Guest post from Robin Lane, alumni board member of affiliate People For the American Way Foundation’s Young People For program.
Tuesday afternoon in Austin, I arrived at the Capitol and was swallowed in a sea of orange, ready to support Senator Wendy Davis and her filibuster of Senate Bill 5. Sen. Davis began by reading the testimonies of women who would be affected by SB5, limiting abortion rights in Texas, getting so emotional reading one woman’s story that she struggled to continue speaking through her tears. Senators Watson, Van de Putte, and West helped her buy time. We cheered every time we heard someone say, “Parliamentary inquiry, Mr. President.” The filibuster continued late into the evening.
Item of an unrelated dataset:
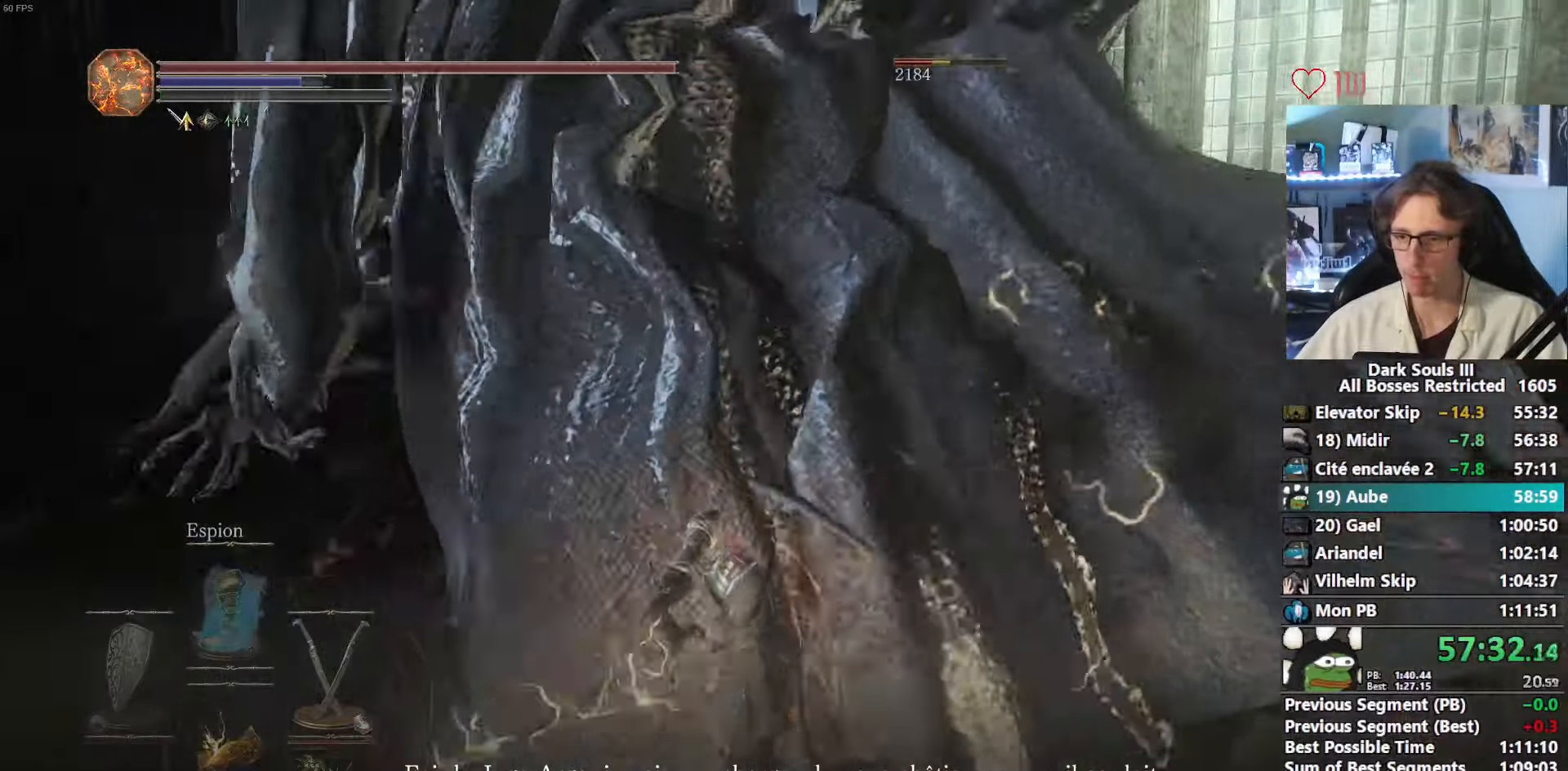
{"keys": [], "mouse": [], "events": [[66, "s", "down"], [200, "d", "down"], [250, "q", "up"], [433, "s", "up"], [483, "d", "up"]]}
At 11:30, Sen. Watson had the floor. Sen. West requested that the motion to close the previous question be put into writing, “in as large a font as possible.” I couldn’t breathe. And then, Sen. Van de Putte made the comment that erupted the entire Capitol: “At what point must a female senator raise her hand or her voice to be recognized over her male colleagues?”
Sen. Duncan announced over the noise, “We will have to suspend the vote until the gallery is in order.” The clock ran out. At midnight, the auditorium erupted in cheers. But when all of the Senators remained in front of the podium, the cheers faded. Several news outlets reported that SB5 passed. Conflicting outcomes were coming in droves.
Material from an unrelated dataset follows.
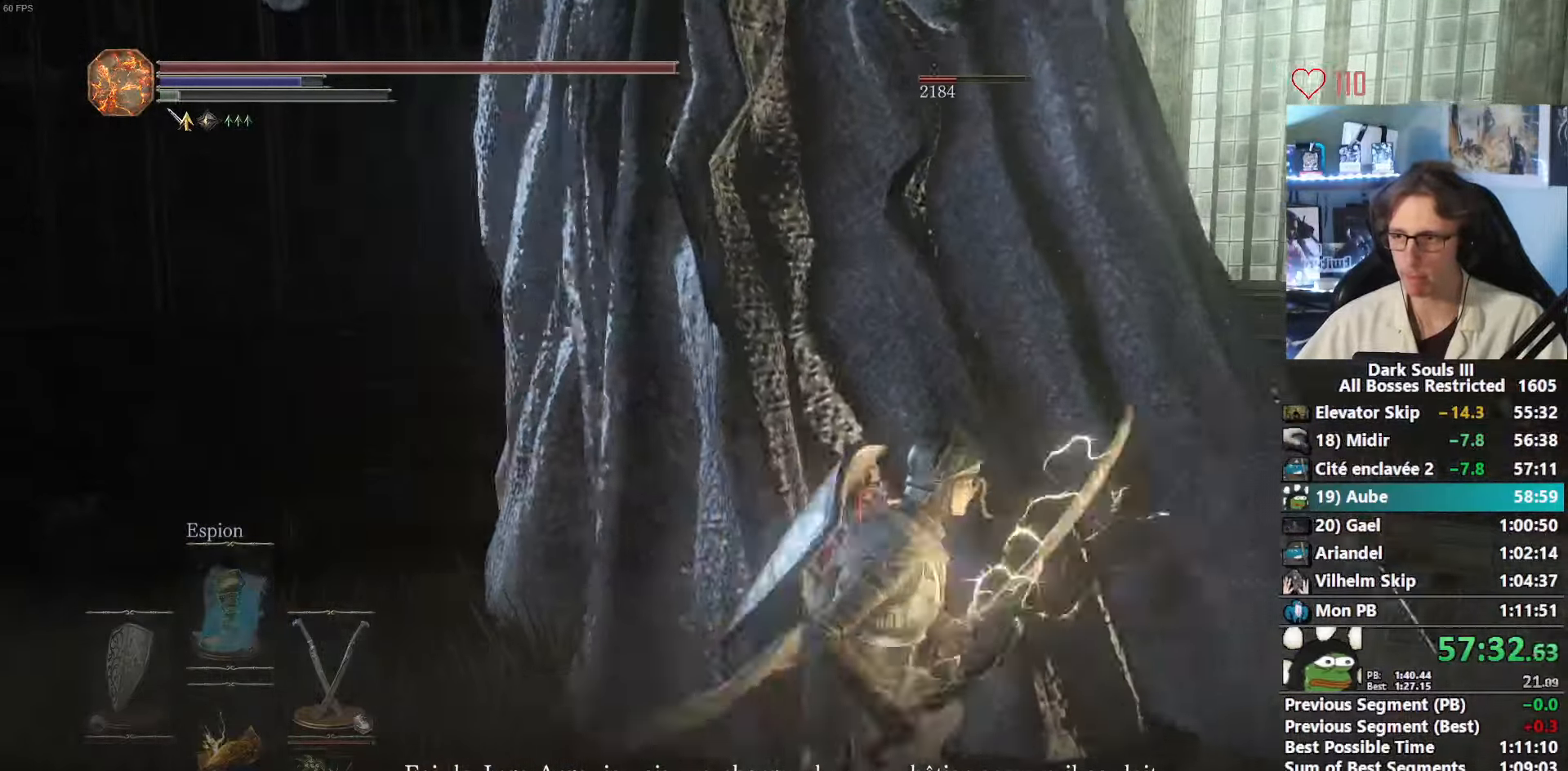
{"keys": ["d", "z"], "mouse": [], "events": [[400, "d", "down"], [450, "z", "down"]]}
A large crowd from the auditorium raced upstairs into the rotunda and the sight took my breath away – every inch was packed with people chanting. At around 2:15 AM, we heard a text message sent from Sen. Davis to an ally in the rotunda: Senate Bill 5 was officially dead. There was a request to sing, “The Eyes of Texas,” and the Capitol sang together. Someone raised a Texas flag on the rotunda floor. People were crying.
I have never been so proud to call myself a Texan.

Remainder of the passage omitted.